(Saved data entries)
────────
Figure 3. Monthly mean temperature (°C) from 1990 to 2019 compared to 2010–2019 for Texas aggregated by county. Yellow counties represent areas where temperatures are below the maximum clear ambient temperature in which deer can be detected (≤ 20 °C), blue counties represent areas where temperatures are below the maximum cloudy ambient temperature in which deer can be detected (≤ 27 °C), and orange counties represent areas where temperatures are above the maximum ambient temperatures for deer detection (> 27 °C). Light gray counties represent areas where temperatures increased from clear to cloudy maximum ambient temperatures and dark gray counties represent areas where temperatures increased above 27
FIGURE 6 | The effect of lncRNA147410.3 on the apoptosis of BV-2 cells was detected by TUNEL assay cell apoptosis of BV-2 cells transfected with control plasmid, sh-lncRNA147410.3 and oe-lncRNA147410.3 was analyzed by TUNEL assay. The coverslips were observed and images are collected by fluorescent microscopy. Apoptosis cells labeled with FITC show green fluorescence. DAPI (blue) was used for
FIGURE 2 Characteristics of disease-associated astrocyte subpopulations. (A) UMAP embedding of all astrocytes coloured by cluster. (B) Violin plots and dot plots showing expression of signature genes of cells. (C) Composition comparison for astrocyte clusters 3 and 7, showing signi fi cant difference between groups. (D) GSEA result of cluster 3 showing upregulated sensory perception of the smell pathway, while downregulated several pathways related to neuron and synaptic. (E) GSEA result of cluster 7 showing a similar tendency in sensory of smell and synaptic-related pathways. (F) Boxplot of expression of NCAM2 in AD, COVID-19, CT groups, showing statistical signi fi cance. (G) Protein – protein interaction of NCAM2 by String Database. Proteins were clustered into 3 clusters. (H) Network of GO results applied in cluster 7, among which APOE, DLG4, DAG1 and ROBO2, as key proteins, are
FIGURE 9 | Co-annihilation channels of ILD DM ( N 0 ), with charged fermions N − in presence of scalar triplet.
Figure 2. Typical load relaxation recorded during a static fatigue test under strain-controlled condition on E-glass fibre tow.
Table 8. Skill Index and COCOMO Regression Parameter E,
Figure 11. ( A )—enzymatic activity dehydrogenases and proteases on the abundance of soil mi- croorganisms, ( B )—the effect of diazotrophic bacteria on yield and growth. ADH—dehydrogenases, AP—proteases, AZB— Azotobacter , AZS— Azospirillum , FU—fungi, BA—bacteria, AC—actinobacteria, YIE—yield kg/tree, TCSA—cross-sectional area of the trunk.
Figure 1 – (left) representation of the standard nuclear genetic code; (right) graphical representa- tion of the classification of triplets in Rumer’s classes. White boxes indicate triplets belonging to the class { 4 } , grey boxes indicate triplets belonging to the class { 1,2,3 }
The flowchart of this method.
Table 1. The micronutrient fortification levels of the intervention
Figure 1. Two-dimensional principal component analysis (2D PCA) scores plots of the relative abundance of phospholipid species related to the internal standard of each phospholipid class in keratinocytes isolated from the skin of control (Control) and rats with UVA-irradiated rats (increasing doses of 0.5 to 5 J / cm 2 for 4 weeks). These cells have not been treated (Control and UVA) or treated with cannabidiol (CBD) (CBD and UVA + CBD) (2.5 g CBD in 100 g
────────
=== Goal of the exercise ===
The answer must be a verbatim transcription of all the entries.

=== Response to the exercise ===
Figure 3. Monthly mean temperature (°C) from 1990 to 2019 compared to 2010–2019 for Texas aggregated by county. Yellow counties represent areas where temperatures are below the maximum clear ambient temperature in which deer can be detected (≤ 20 °C), blue counties represent areas where temperatures are below the maximum cloudy ambient temperature in which deer can be detected (≤ 27 °C), and orange counties represent areas where temperatures are above the maximum ambient temperatures for deer detection (> 27 °C). Light gray counties represent areas where temperatures increased from clear to cloudy maximum ambient temperatures and dark gray counties represent areas where temperatures increased above 27
FIGURE 6 | The effect of lncRNA147410.3 on the apoptosis of BV-2 cells was detected by TUNEL assay cell apoptosis of BV-2 cells transfected with control plasmid, sh-lncRNA147410.3 and oe-lncRNA147410.3 was analyzed by TUNEL assay. The coverslips were observed and images are collected by fluorescent microscopy. Apoptosis cells labeled with FITC show green fluorescence. DAPI (blue) was used for
FIGURE 2 Characteristics of disease-associated astrocyte subpopulations. (A) UMAP embedding of all astrocytes coloured by cluster. (B) Violin plots and dot plots showing expression of signature genes of cells. (C) Composition comparison for astrocyte clusters 3 and 7, showing signi fi cant difference between groups. (D) GSEA result of cluster 3 showing upregulated sensory perception of the smell pathway, while downregulated several pathways related to neuron and synaptic. (E) GSEA result of cluster 7 showing a similar tendency in sensory of smell and synaptic-related pathways. (F) Boxplot of expression of NCAM2 in AD, COVID-19, CT groups, showing statistical signi fi cance. (G) Protein – protein interaction of NCAM2 by String Database. Proteins were clustered into 3 clusters. (H) Network of GO results applied in cluster 7, among which APOE, DLG4, DAG1 and ROBO2, as key proteins, are
FIGURE 9 | Co-annihilation channels of ILD DM ( N 0 ), with charged fermions N − in presence of scalar triplet.
Figure 2. Typical load relaxation recorded during a static fatigue test under strain-controlled condition on E-glass fibre tow.
Table 8. Skill Index and COCOMO Regression Parameter E,
Figure 11. ( A )—enzymatic activity dehydrogenases and proteases on the abundance of soil mi- croorganisms, ( B )—the effect of diazotrophic bacteria on yield and growth. ADH—dehydrogenases, AP—proteases, AZB— Azotobacter , AZS— Azospirillum , FU—fungi, BA—bacteria, AC—actinobacteria, YIE—yield kg/tree, TCSA—cross-sectional area of the trunk.
Figure 1 – (left) representation of the standard nuclear genetic code; (right) graphical representa- tion of the classification of triplets in Rumer’s classes. White boxes indicate triplets belonging to the class { 4 } , grey boxes indicate triplets belonging to the class { 1,2,3 }
The flowchart of this method.
Table 1. The micronutrient fortification levels of the intervention
Figure 1. Two-dimensional principal component analysis (2D PCA) scores plots of the relative abundance of phospholipid species related to the internal standard of each phospholipid class in keratinocytes isolated from the skin of control (Control) and rats with UVA-irradiated rats (increasing doses of 0.5 to 5 J / cm 2 for 4 weeks). These cells have not been treated (Control and UVA) or treated with cannabidiol (CBD) (CBD and UVA + CBD) (2.5 g CBD in 100 g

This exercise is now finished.